SOURCE DATA START

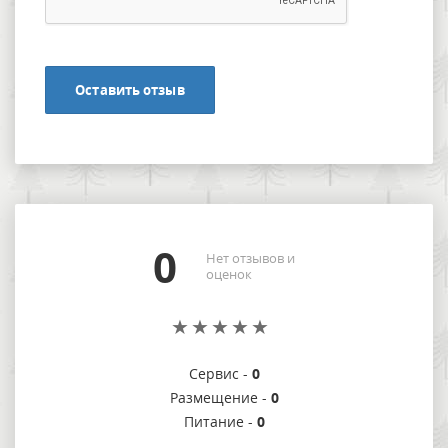
Оставить отзыв
0
Нет отзывов и
оценок
Сервис -
0
Размещение -
0
Питание -
0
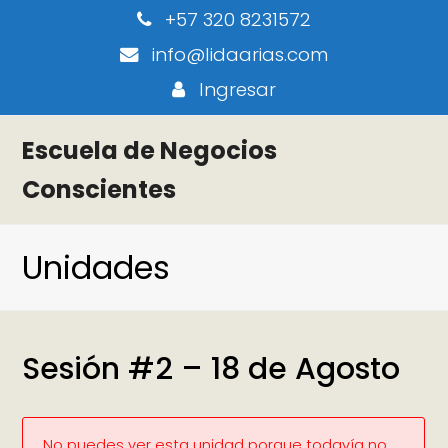
+57 320 8231572
info@lidaarias.com
Ingresar
Escuela de Negocios
Conscientes
Unidades
Sesión #2 – 18 de Agosto
No puedes ver esta unidad porque todavía no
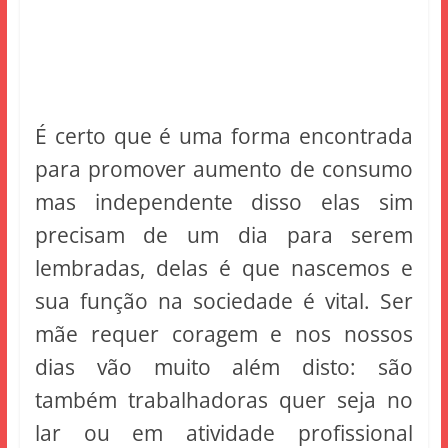
É certo que é uma forma encontrada
para promover aumento de consumo
mas independente disso elas sim
precisam de um dia para serem
lembradas, delas é que nascemos e
sua função na sociedade é vital. Ser
mãe requer coragem e nos nossos
dias vão muito além disto: são
também trabalhadoras quer seja no
lar ou em atividade profissional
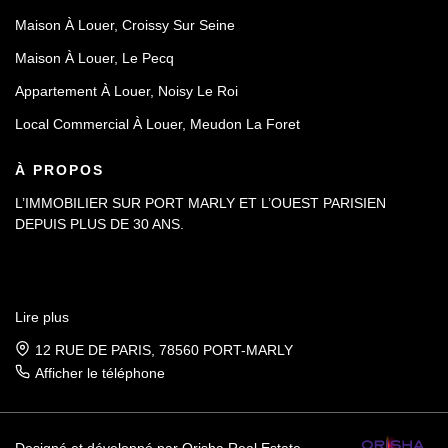
Maison À Louer, Croissy Sur Seine
Maison À Louer, Le Pecq
Appartement À Louer, Noisy Le Roi
Local Commercial À Louer, Meudon La Foret
À PROPOS
L’IMMOBILIER SUR PORT MARLY ET L’OUEST PARISIEN
DEPUIS PLUS DE 30 ANS.
Lire plus
12 RUE DE PARIS, 78560 PORT-MARLY
Afficher le téléphone
Designé et développé par Orisha Real Estate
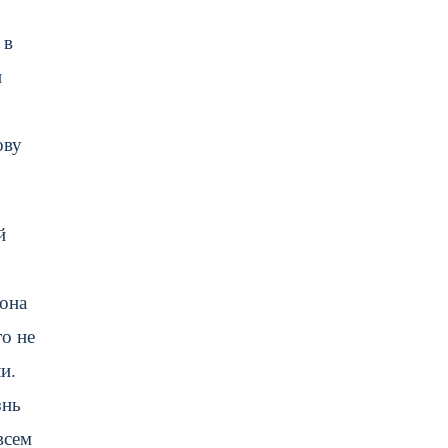
 в
и
ову
й
 она
о не
и.
знь
всем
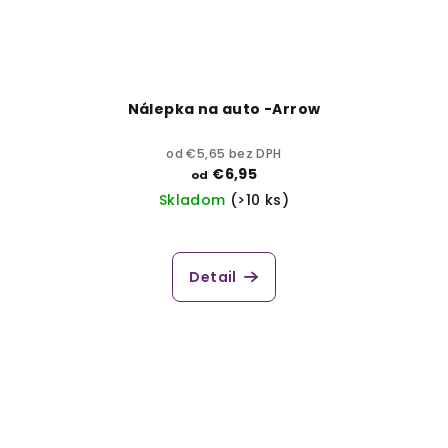
Nálepka na auto -Arrow
od €5,65 bez DPH
€6,95
od
Skladom
(>10 ks)
Detail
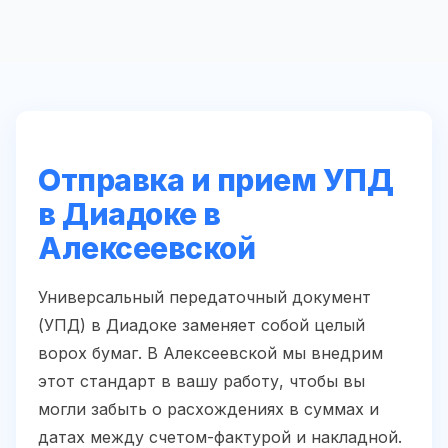
Отправка и прием УПД
в Диадоке в
Алексеевской
Универсальный передаточный документ
(УПД) в Диадоке заменяет собой целый
ворох бумаг. В Алексеевской мы внедрим
этот стандарт в вашу работу, чтобы вы
могли забыть о расхождениях в суммах и
датах между счетом-фактурой и накладной.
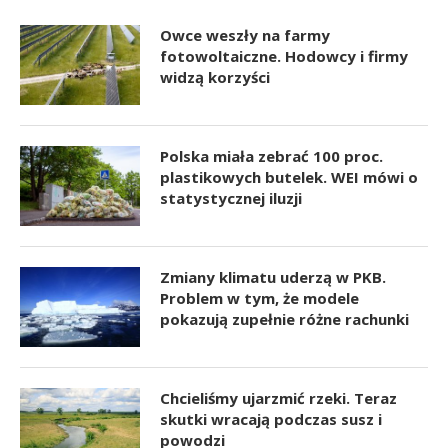
Owce weszły na farmy
fotowoltaiczne. Hodowcy i firmy
widzą korzyści
Polska miała zebrać 100 proc.
plastikowych butelek. WEI mówi o
statystycznej iluzji
Zmiany klimatu uderzą w PKB.
Problem w tym, że modele
pokazują zupełnie różne rachunki
Chcieliśmy ujarzmić rzeki. Teraz
skutki wracają podczas susz i
powodzi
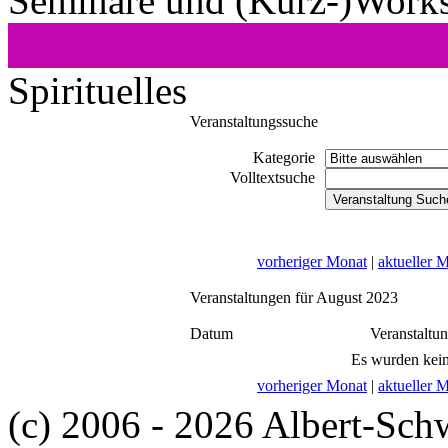
Seminare und (Kurz-)Work
Spirituelles
Veranstaltungssuche
Kategorie
Volltextsuche
vorheriger Monat
|
aktueller 
Veranstaltungen für August 2023
Datum
Veranstaltu
Es wurden kein
vorheriger Monat
|
aktueller 
(c) 2006 - 2026 Albert-Sch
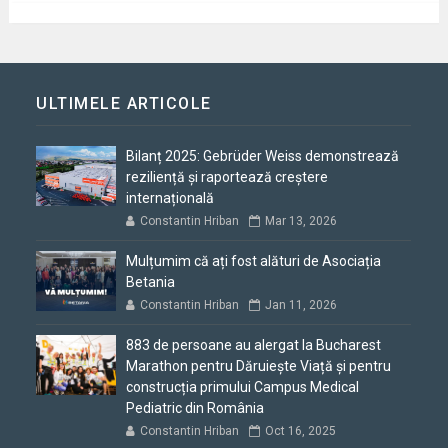
ULTIMELE ARTICOLE
Bilanț 2025: Gebrüder Weiss demonstrează
reziliență și raportează creștere
internațională
Constantin Hriban
Mar 13, 2026
Mulțumim că ați fost alături de Asociația
Betania
Constantin Hriban
Jan 11, 2026
883 de persoane au alergat la Bucharest
Marathon pentru Dăruiește Viață și pentru
construcția primului Campus Medical
Pediatric din România
Constantin Hriban
Oct 16, 2025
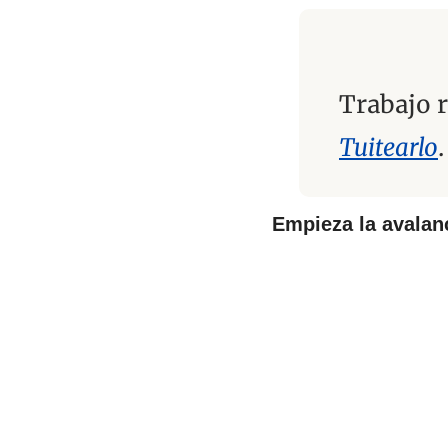
Trabajo 
Tuitearlo
.
Empieza la avalan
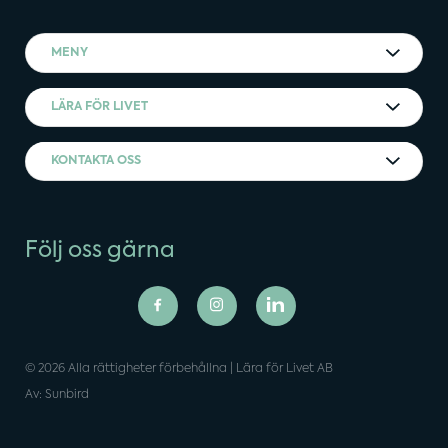
MENY
LÄRA FÖR LIVET
KONTAKTA OSS
Följ oss gärna
© 2026 Alla rättigheter förbehållna | Lära för Livet AB
Av: Sunbird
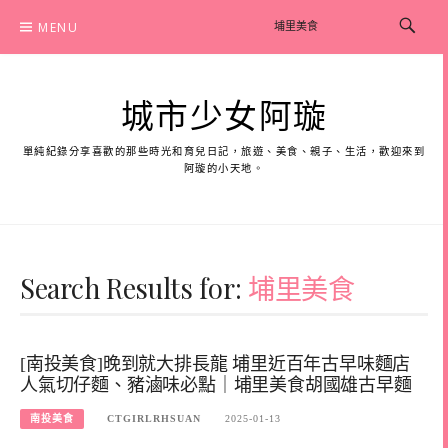
Skip
MENU
to
content
城市少女阿璇
單純紀錄分享喜歡的那些時光和育兒日記，旅遊、美食、親子、生活，歡迎來到
阿璇的小天地。
Search Results for:
埔里美食
[南投美食]晚到就大排長龍 埔里近百年古早味麵店
人氣切仔麵、豬滷味必點｜埔里美食胡國雄古早麵
南投美食
CTGIRLRHSUAN
2025-01-13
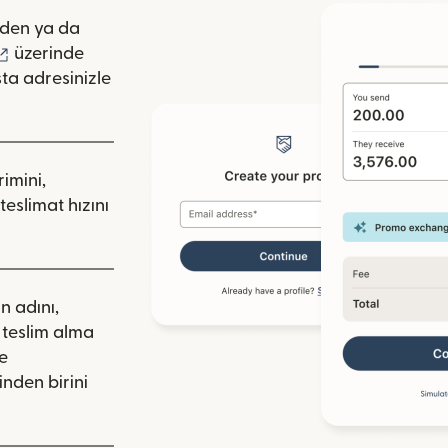
pencerede açılır)
den ya da
lır)
(yeni pencerede açılır)
üzerinde
ta adresinizle
rimini,
teslimat hızını
ın adını,
a teslim alma
de
nden birini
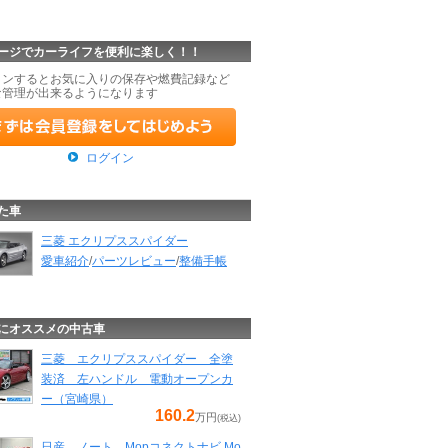
ージでカーライフを便利に楽しく！！
インするとお気に入りの保存や燃費記録など
な管理が出来るようになります
ログイン
た車
三菱 エクリプススパイダー
愛車紹介
/
パーツレビュー
/
整備手帳
にオススメの中古車
三菱 エクリプススパイダー 全塗
装済 左ハンドル 電動オープンカ
ー（宮崎県）
160.2
万円
(税込)
日産 ノート Mopコネクトナビ Mo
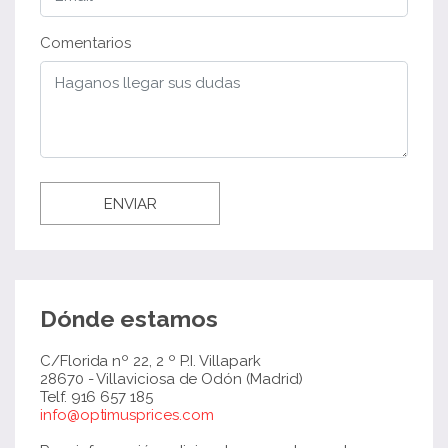
Comentarios
ENVIAR
Dónde estamos
C/Florida nº 22, 2 º P.I. Villapark
28670 - Villaviciosa de Odón (Madrid)
Telf. 916 657 185
info@optimusprices.com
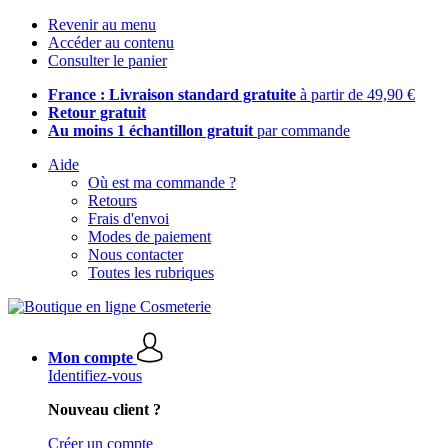
Revenir au menu
Accéder au contenu
Consulter le panier
France : Livraison standard gratuite
à partir de 49,90 €
Retour gratuit
Au moins 1 échantillon gratuit
par commande
Aide
Où est ma commande ?
Retours
Frais d'envoi
Modes de paiement
Nous contacter
Toutes les rubriques
Mon compte
Identifiez-vous
Nouveau client ?
Créer un compte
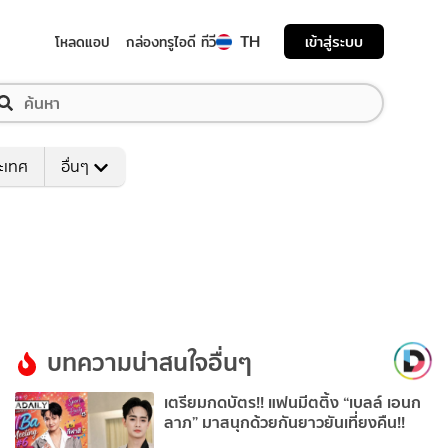
TH
เข้าสู่ระบบ
โหลดแอป
กล่องทรูไอดี ทีวี
ระเทศ
อื่นๆ
บทความน่าสนใจอื่นๆ
เตรียมกดบัตร!! แฟนมีตติ้ง “เบลล์ เอนก
ลาภ” มาสนุกด้วยกันยาวยันเที่ยงคืน!!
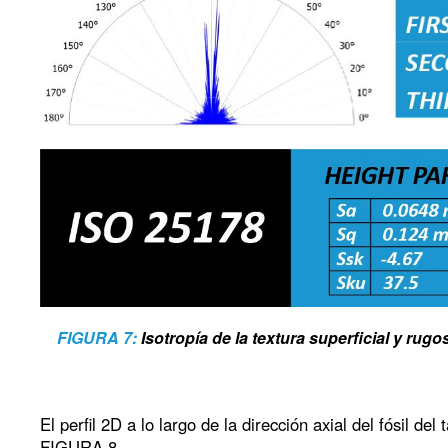
FIGURA 7:
Isotropía de la textura superficial y rugos
El perfil 2D a lo largo de la dirección axial del fósil del
FIGURA 8.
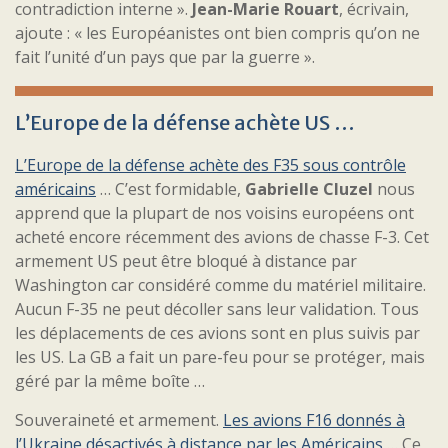
contradiction interne ».
Jean-Marie Rouart
, écrivain,
ajoute : « les Européanistes ont bien compris qu’on ne
fait l’unité d’un pays que par la guerre ».
L’Europe de la défense achète US …
L’Europe de la défense achète des F35 sous contrôle
américains
… C’est formidable,
Gabrielle Cluzel
nous
apprend que la plupart de nos voisins européens ont
acheté encore récemment des avions de chasse F-3. Cet
armement US peut être bloqué à distance par
Washington car considéré comme du matériel militaire.
Aucun F-35 ne peut décoller sans leur validation. Tous
les déplacements de ces avions sont en plus suivis par
les US. La GB a fait un pare-feu pour se protéger, mais
géré par la même boîte …
Souveraineté et armement.
Les avions F16 donnés à
l’Ukraine désactivés à distance par les Américains
… Ce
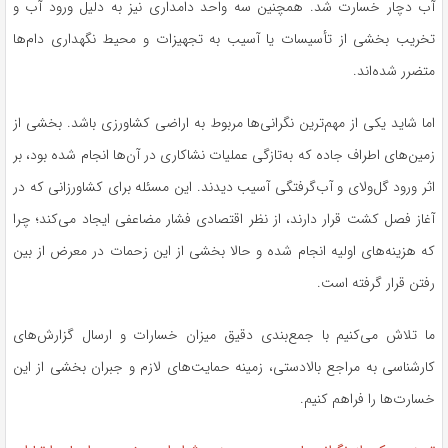
آب دچار خسارت شد. همچنین سه واحد دامداری نیز به دلیل ورود آب و
تخریب بخشی از تأسیسات یا آسیب به تجهیزات و محیط نگهداری دام‌ها
متضرر شده‌اند.
اما شاید یکی از مهم‌ترین نگرانی‌ها مربوط به اراضی کشاورزی باشد. بخشی از
زمین‌های اطراف جاده که به‌تازگی عملیات نشاکاری در آن‌ها انجام شده بود، بر
اثر ورود گل‌ولای و آب‌گرفتگی آسیب دیدند. این مسئله برای کشاورزانی که در
آغاز فصل کشت قرار دارند، از نظر اقتصادی فشار مضاعفی ایجاد می‌کند؛ چرا
که هزینه‌های اولیه انجام شده و حالا بخشی از این زحمات در معرض از بین
رفتن قرار گرفته است.
ما تلاش می‌کنیم با جمع‌بندی دقیق میزان خسارات و ارسال گزارش‌های
کارشناسی به مراجع بالادستی، زمینه حمایت‌های لازم و جبران بخشی از این
خسارت‌ها را فراهم کنیم.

SOURCE DATA END

- _DIRECTIONS_: Extract each line from the entries above that contains the word "Maison", matching case exactly.

- _TASK RESULT_:
Maison À Louer, Croissy Sur Seine
Maison À Louer, Le Pecq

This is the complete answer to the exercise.